Короче — надо Нифонтову сказать, чтобы стрелял этому красавцу в голову, без всяких премудростей. Впрочем, он наверняка это не хуже меня знает.

— Ладно, — проскрипел тем временем Хозяин. — И в этом тебе маленько подсоблю.

Он наклонился и сгреб костистой лапой горсть земли у себя из-под ног, а после пересыпал её в небольшой черный мешочек, появившийся невесть откуда.

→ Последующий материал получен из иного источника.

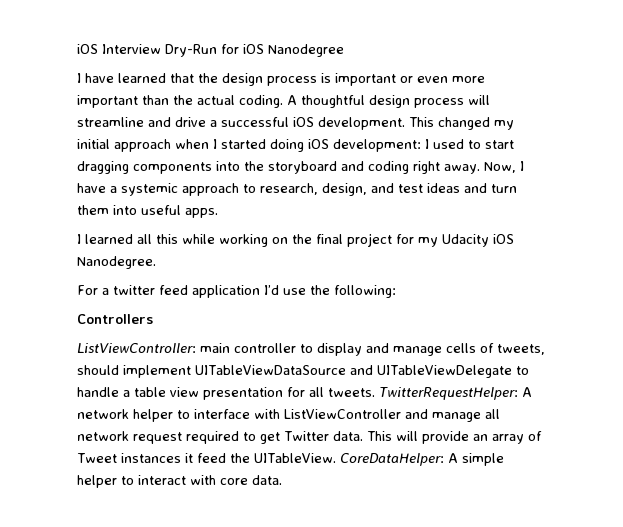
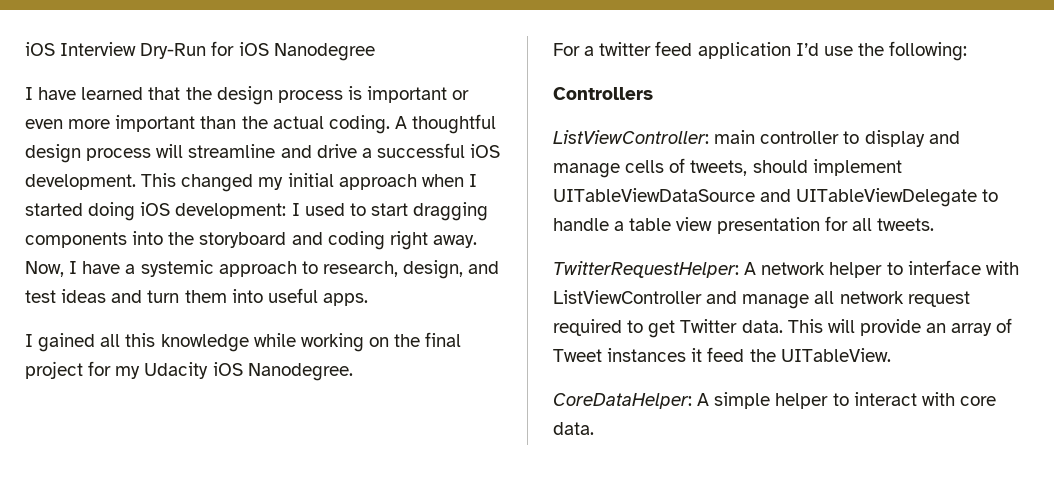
[85,234,133,244] learned -> [38,333,96,352] gained
(178, 239) none -> [160,334,249,352] knowledge
(375, 392) none -> (934, 224) //
(336, 458) none -> (891, 355) //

— Лови, — бросил он мне его. — Если что — попотчуй его этой землицей, лучше всего в лицо цель. Поверь, ему не понравится.

— Почему? — я немедленно убрал неожиданно тяжелый мешочек в карман.

— Для него кладбищенская земля, как солнце для упырей, — пояснил умрун. — Боится он ее. Кстати, если совсем припечет, можешь немного у меня здесь пожить, склепы свободные есть. Куда-куда, а в мои владения он не сунется. У ворот мяться будет, а внутрь — ни-ни. Нет ему сюда ходу.

— Все равно непонятно.

— Я и говорю — глуповат ты. — Умрун взмахнул рукой. — Это — кладбище. Тут люди последний покой находят, но только те, что таковыми до конца оставались. Добрыми ли, злыми, честными, подлыми — неважно. Главное — они умерли так, как положено. Как заповедано богами, старыми и новыми. А «пиявец» — он уже не человек. И посмертие свое он на силу променял. Сразу все — и душевное, и телесное. Потому земля его не примет, как бы он ни старался, она его из себя извергать станет, попробуй кто его кости зарыть. А кладбищенская земля — сильней вдвойне, у нее предназначение иное, не такое как у пахоты или дна речного. Она живо своих от чужих отличит. «Пиявец» ей чужой.